Festival of Lights
Deepavali is the annual Festival of Lights.
People light many little wick lamps and celebrate the victory of light over darkness, good over evil, and knowledge over ignorance.
The highlight this week was the Deepavali celebration. This festival has multiple aspects, the primary being the celebration of light over darkness, a.k.a., good over evil, knowledge over ignorance. There was a beautiful worship ceremony (puja) to Goddess Lakshmi, who is the goddess of prosperity, virtue, purity. Swami Tattvavidananda gave a profound lecture on a short hymn/prayer called Devi Stuti. Click to read it. And the day concluded with pretty significant fireworks right here on the property. The struggle between “good” and “evil” is predominant in Hindu scriptural stories (Puranas). It symbolizes our inner struggle. I remember some cartoons in my childhood where suddenly the cartoon character would have a devil on one shoulder and an angel on the other, each one of them talking to the character about what to do next. Do you remember that?
An interesting point made by Swami TV (as we affectionately call Swami Tattvavidananda), was that usually the bad characters in the stories are stronger than the good ones. He humorously noted that this is why many of us end up with pot bellies (our desire for sense gratification wins over our dedication to healthy diet). So many scriptural stories have good guys who just can’t defeat the bad guys despite their best efforts. Then what happens? What do they do when the come to their wits end? They pray to God for help. In Ramayana scripture, Rama comes to help. In Mahabharata scripture, Krishna comes to help. In Devi Mahatmya scripture, the Goddess comes to help. They pray with a humble heart, their ego surrendered. Then do they sit back and relax to let God or Goddess do all the fighting? Do they become surrendered couch potatoes? No. No at all. They continue to do their part the best they can. They do their duty according to the circumstance as best they can, all the time trusting in the Divine, trusting that whatever ends up happening is for the best, and ready to accept any outcome as the work of providence, even if it is not the outcome they were aiming for. It’s one thing to have a goal. It’s another thing to be attached to a particular outcome. Surrender of attachment is immediately followed by peace of mind, and isn’t that what we all really want?
P.S. The other big thing this week was the commencement of live streaming of the classes (for $3.49 per class).
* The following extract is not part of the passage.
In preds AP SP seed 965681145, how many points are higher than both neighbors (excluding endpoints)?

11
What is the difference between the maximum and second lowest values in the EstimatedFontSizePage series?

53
Check it out at: www.myarshavidya.org/live. The class schedule is listed below the video window.
QUOTES FROM MY NOTES
Freedom cannot be demonstrated by any outer circumstance. Freedom is an inner experience which is available in all outer circumstances, when attachment/aversion/ego are abandoned.
True freedom is freedom from all compulsion.
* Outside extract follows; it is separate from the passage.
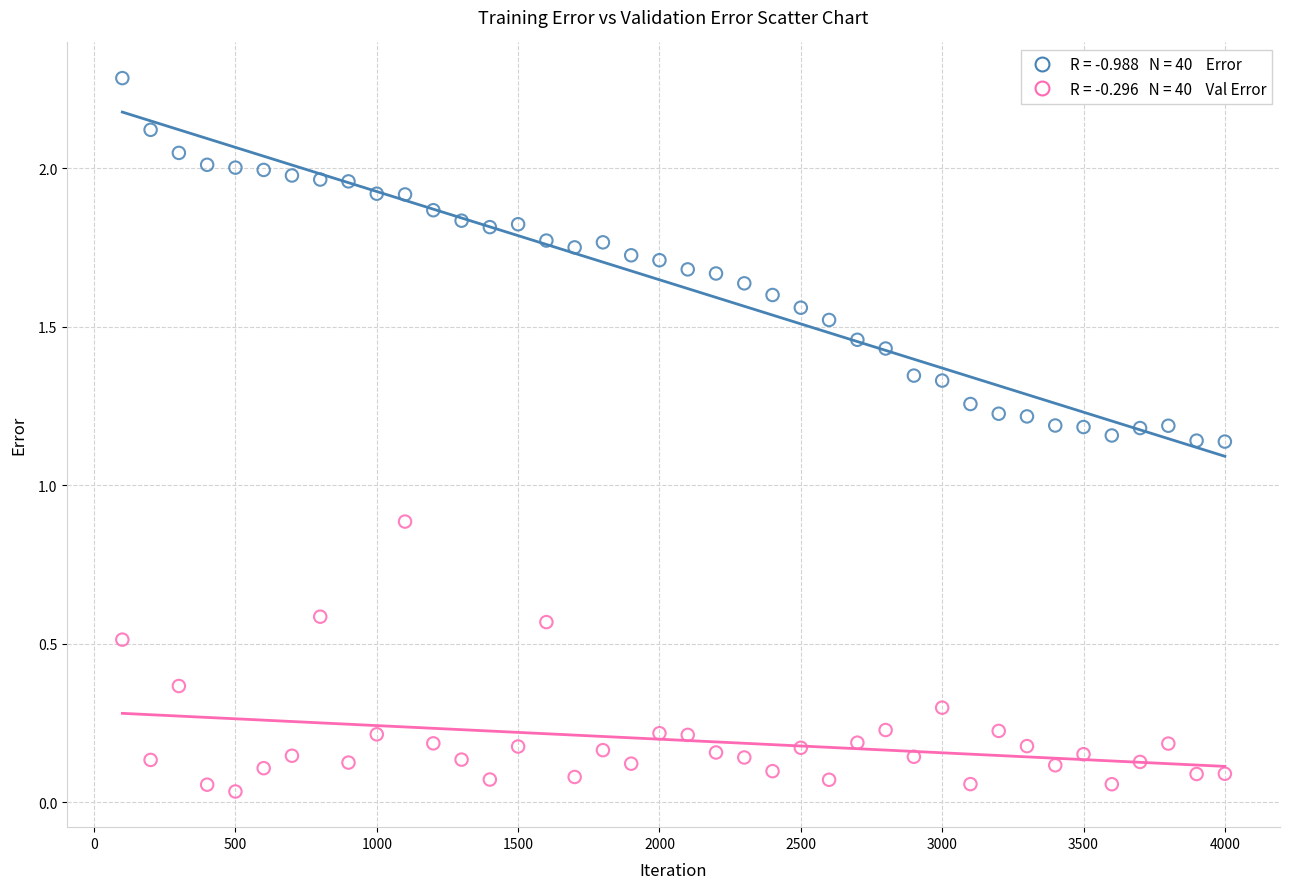

Across all data points, what is the range of X values (max minus min)?

3900.0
How to become free of attachments and aversions?
1) See the defects in the objects of attachment. See the virtues in the objects of aversion.
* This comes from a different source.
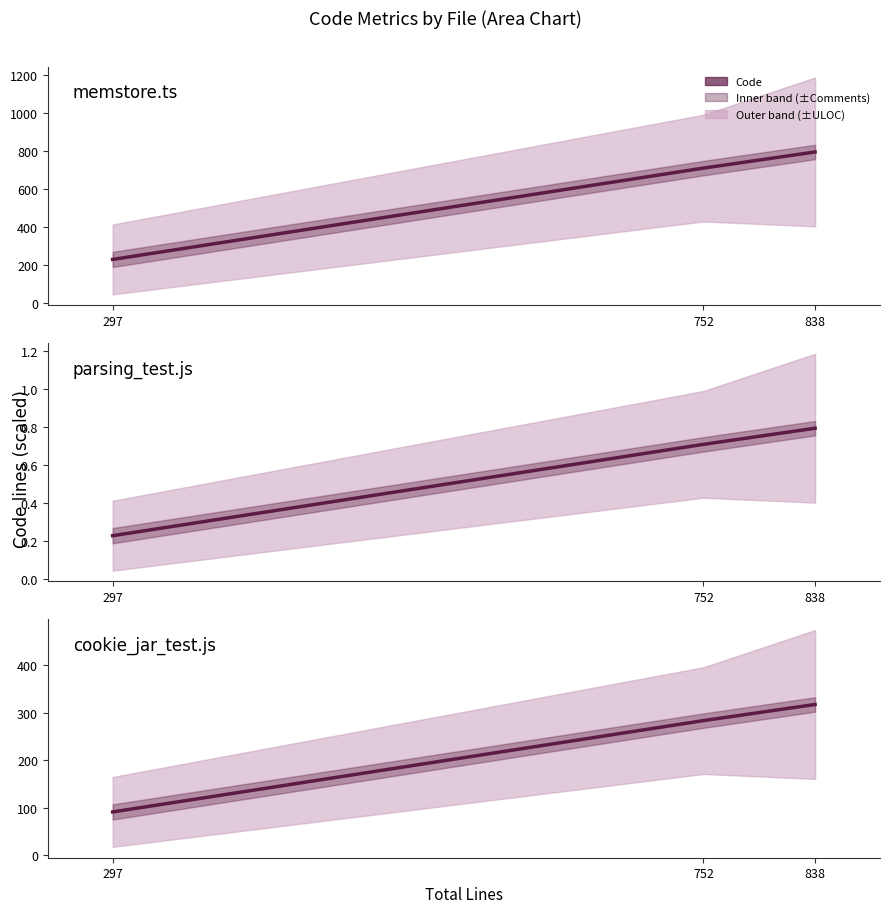

What is the average value?

230.8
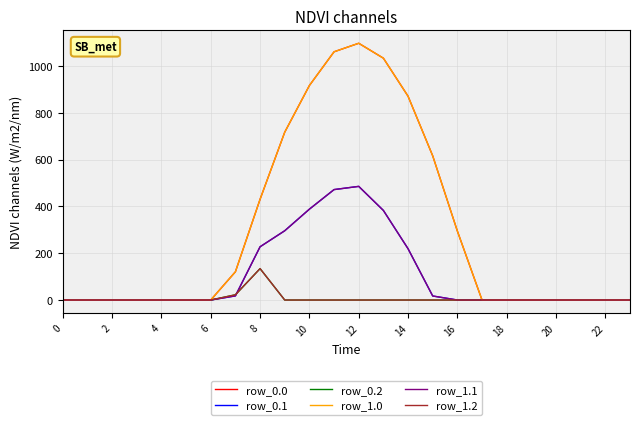

List the series in order of their peak value, highest first.

row_0.0, row_1.0, row_0.1, row_1.1, row_0.2, row_1.2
2) Do what is right regardless of what you like.
3) Practice all virtues. Do unto others as you would have them do unto you.
Sometimes you come to a moral dilemma. In such cases, you have to choose the greater dharma for the greater good, even if a lesser dharma is violated.
These two ladies were walking in the opposite direction on the walkway.
They looked so colorful, I asked if I could take a picture.